━━━ Task material ━━━
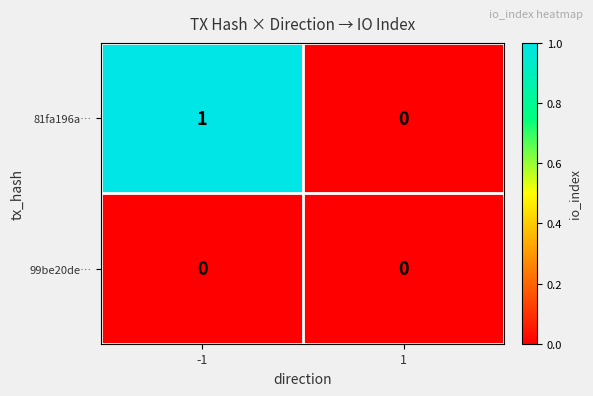

Rank the series by their maximum value, from lowest to highest.

99be20de…, 81fa196a…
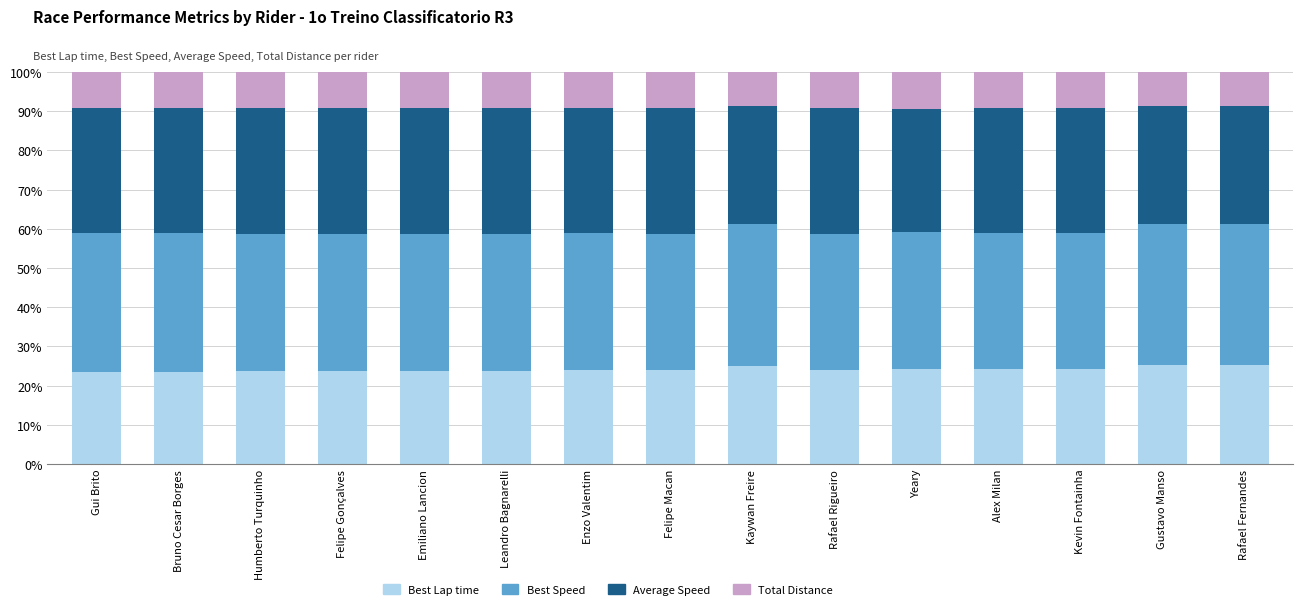

What is the total value across all series at Rafael Fernandes?

100.0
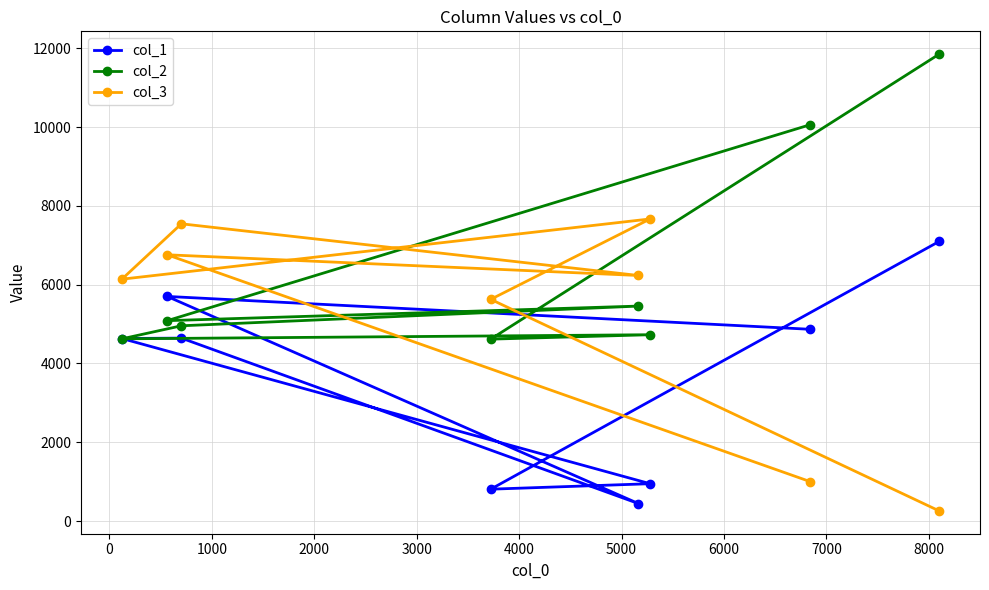

What is the value of the col_3 point at the 4th from the left?

5627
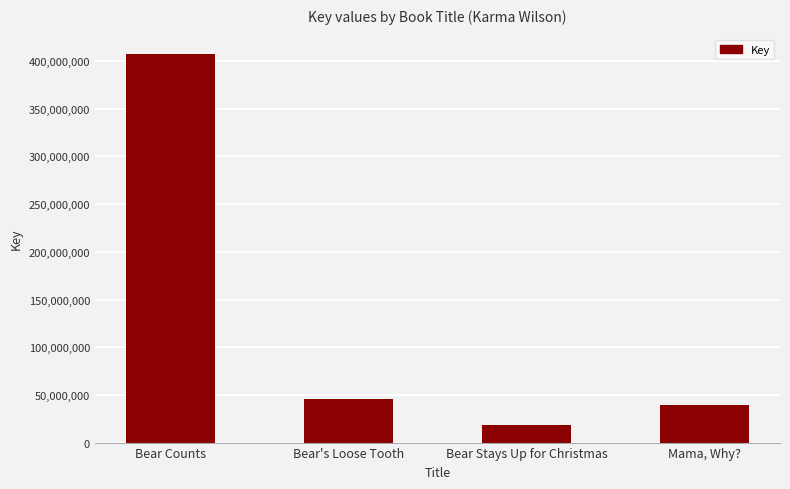

What is the ratio of the value at Bear Counts to the value at Bear Stays Up for Christmas?

22.4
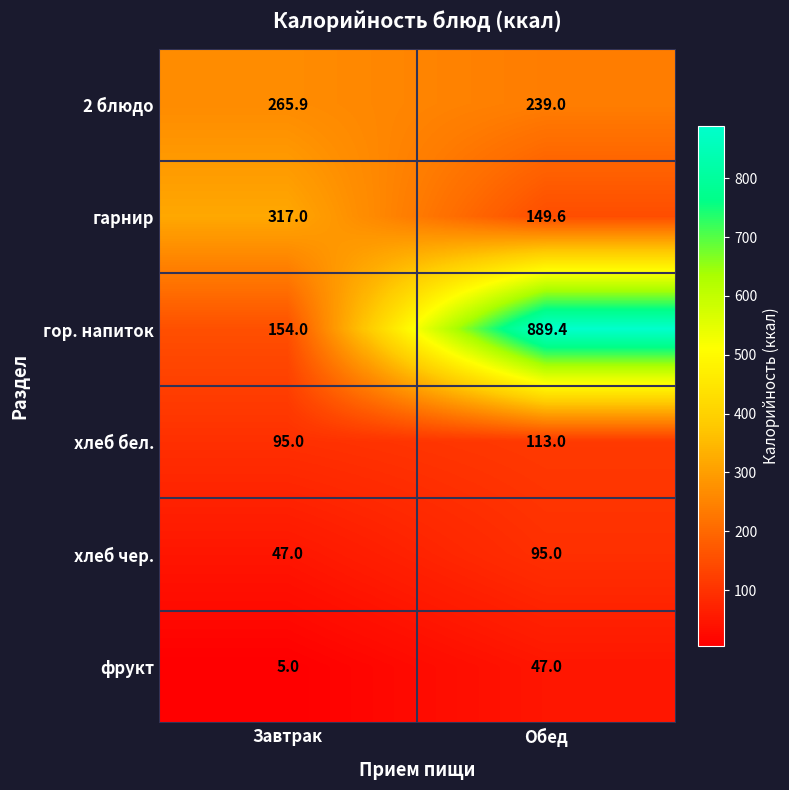

The гарнир series shows 38.3 at Обед. True or false?

False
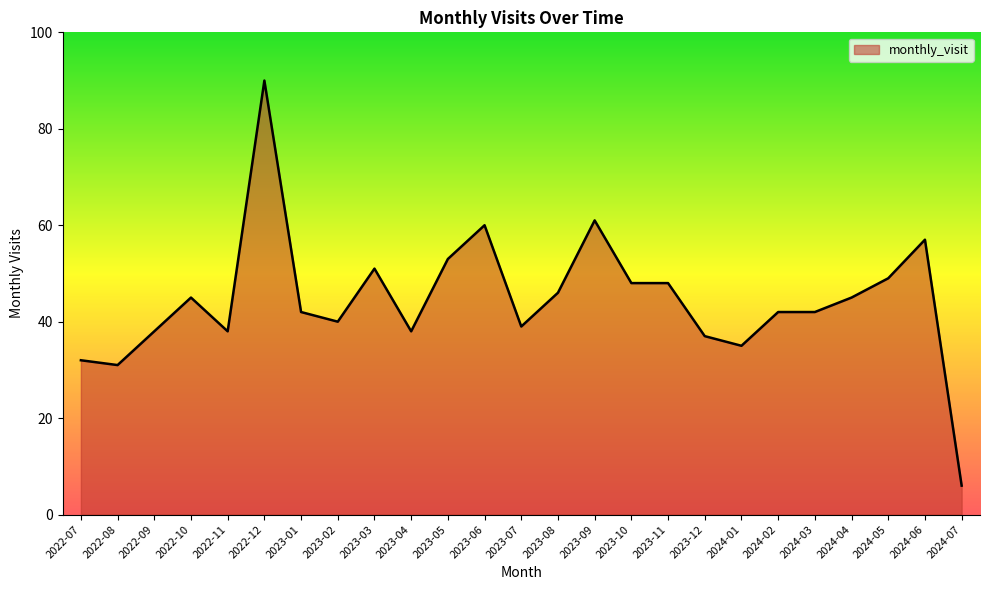

What position from the left is 2024-04?

22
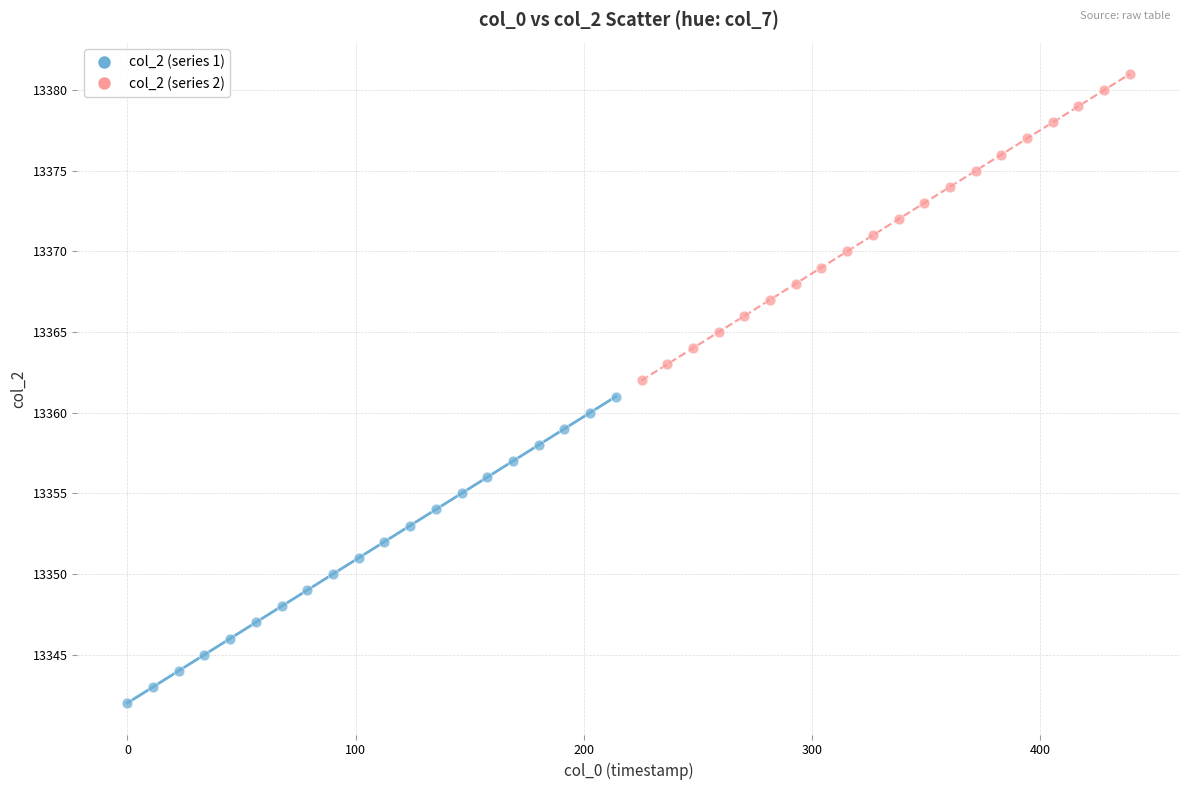

Which series contains the highest Y value?

col_2 (series 2)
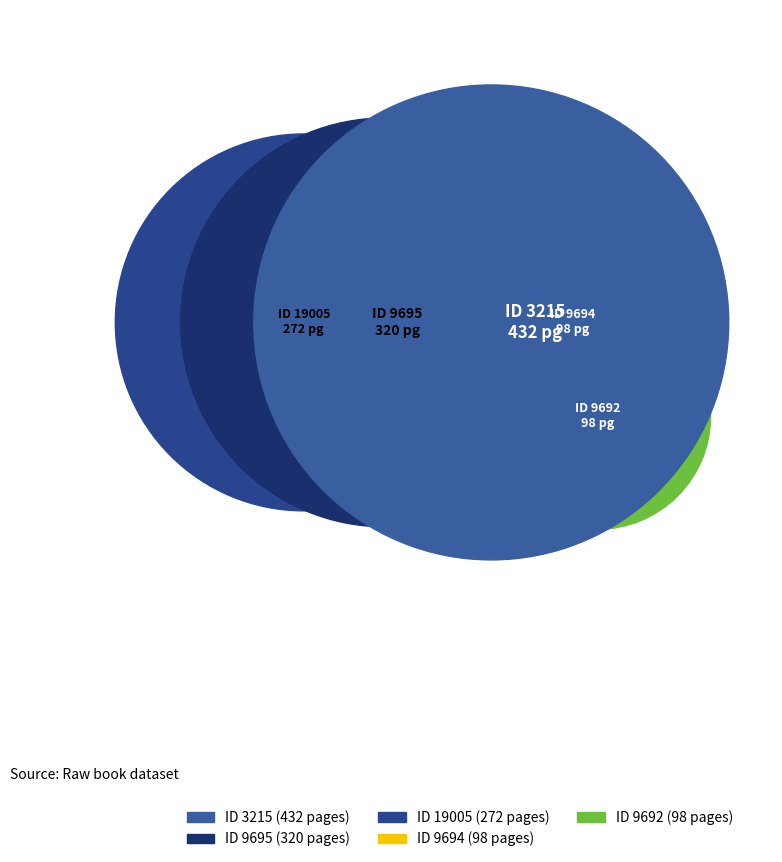

To the nearest percent, what portion does 9695 represent?

26%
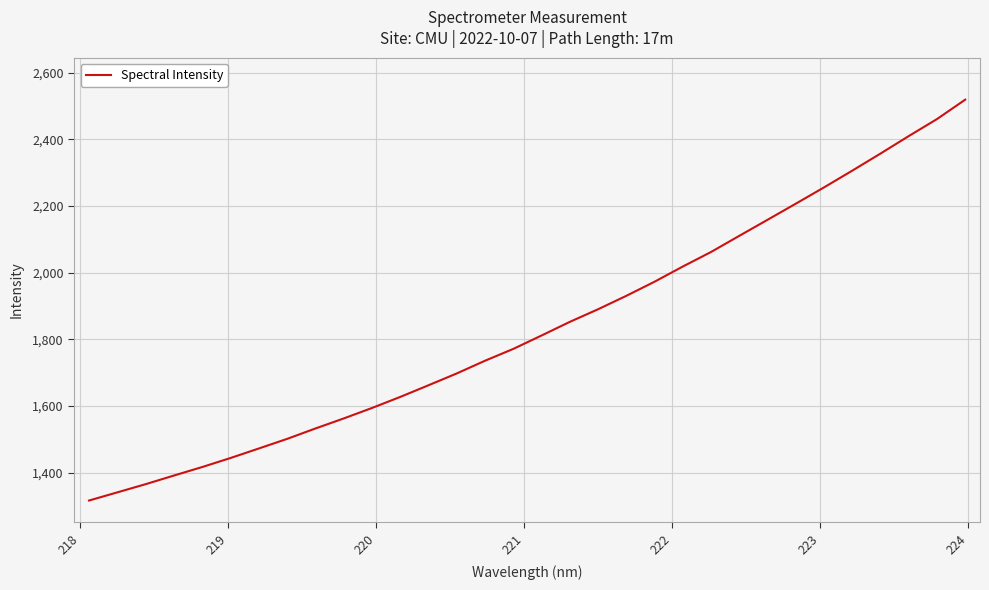

What is the difference between the maximum and minimum values?

1202.7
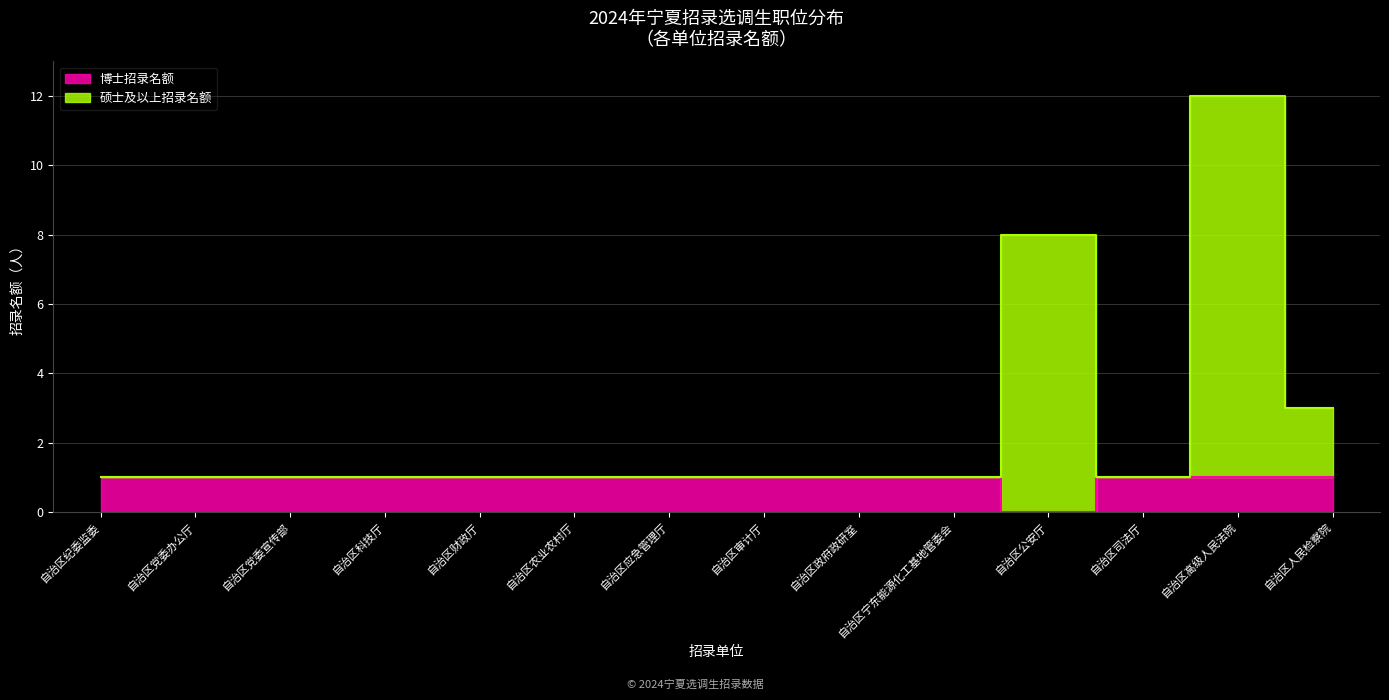

Rank the categories by 硕士及以上招录名额 value from lowest to highest.

自治区纪委监委, 自治区党委办公厅, 自治区党委宣传部, 自治区科技厅, 自治区财政厅, 自治区农业农村厅, 自治区应急管理厅, 自治区审计厅, 自治区政府政研室, 自治区宁东能源化工基地管委会, 自治区司法厅, 自治区人民检察院, 自治区公安厅, 自治区高级人民法院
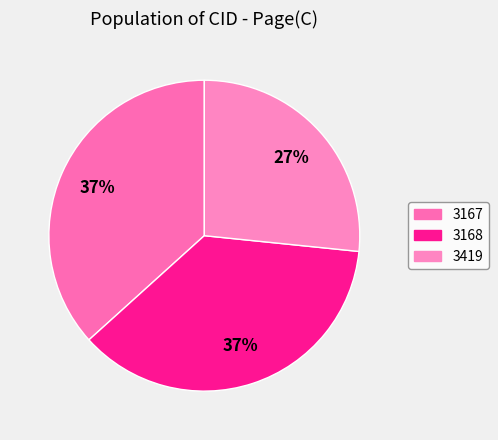

Which category has the smallest portion of the pie?

3419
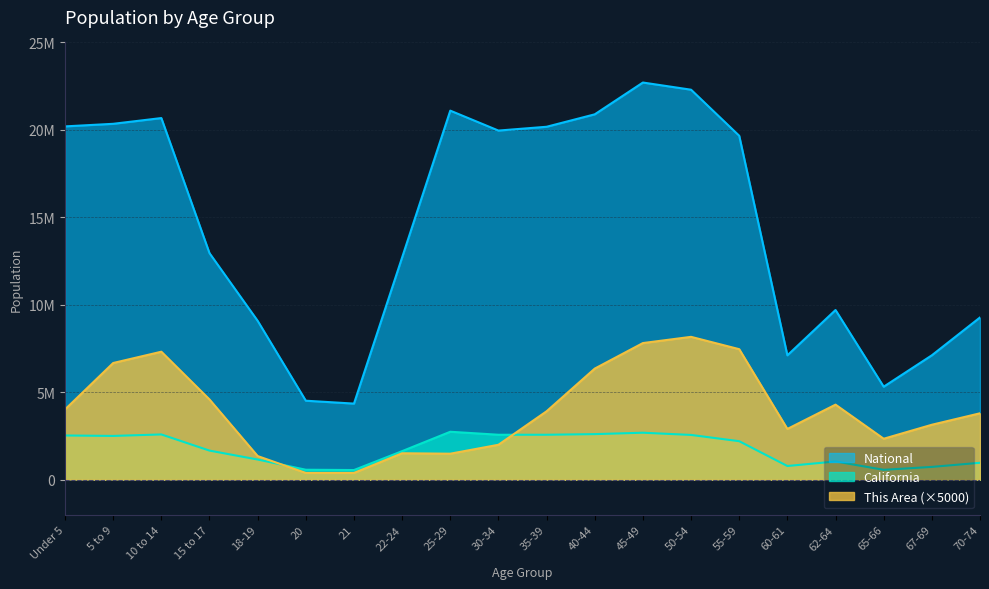

Is the value of This Area at Under 5 greater than the value of California at 65-66?

Yes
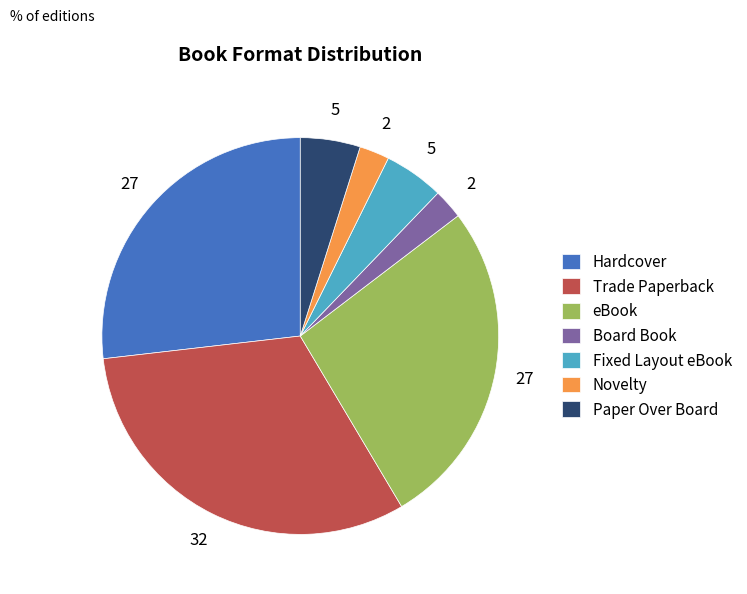

The Hardcover slice represents 27% of the pie. True or false?

True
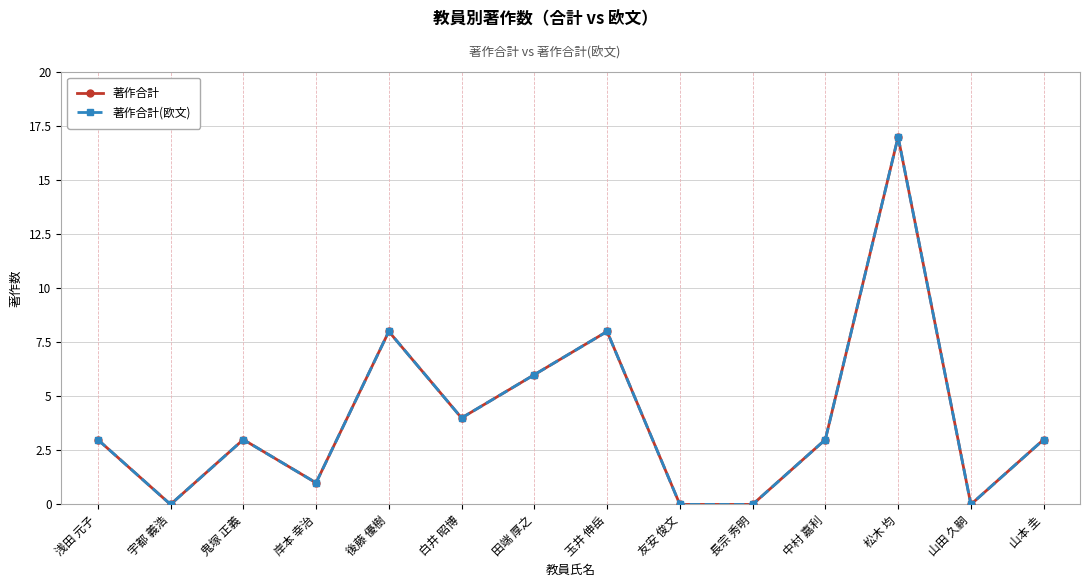

List the labels in order of 著作合計(欧文) value, smallest first.

宇都 義浩, 友安 俊文, 長宗 秀明, 山田 久嗣, 岸本 幸治, 浅田 元子, 鬼塚 正義, 中村 嘉利, 山本 圭, 白井 昭博, 田端 厚之, 後藤 優樹, 玉井 伸岳, 松木 均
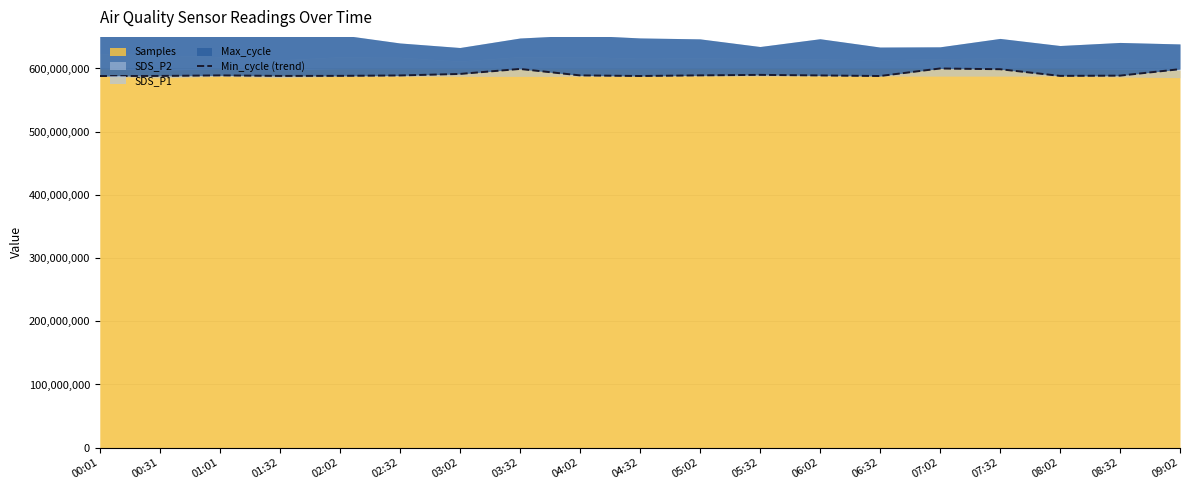

What is the sum of the values at 06:32 and 09:02?

1187023449.9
━━━
**What to do:**
Turn the lines of the records, from the one holding "Which category has" through the end of the records, inclusive, into a Markdown table with the columns Row and Text. Number each line in the Row column, skip blank lines, and leave out the pictures.

**Written answer:**
| Row | Text |
|---|---|
| 1 | Which category has the smallest portion of the pie? |
| 2 | 3419 |
| 3 | Is the value of This Area at Under 5 greater than the value of California at 65-66? |
| 4 | Yes |
| 5 | The Hardcover slice represents 27% of the pie. True or false? |
| 6 | True |
| 7 | List the labels in order of 著作合計(欧文) value, smallest first. |
| 8 | 宇都 義浩, 友安 俊文, 長宗 秀明, 山田 久嗣, 岸本 幸治, 浅田 元子, 鬼塚 正義, 中村 嘉利, 山本 圭, 白井 昭博, 田端 厚之, 後藤 優樹, 玉井 伸岳, 松木 均 |
| 9 | What is the sum of the values at 06:32 and 09:02? |
| 10 | 1187023449.9 |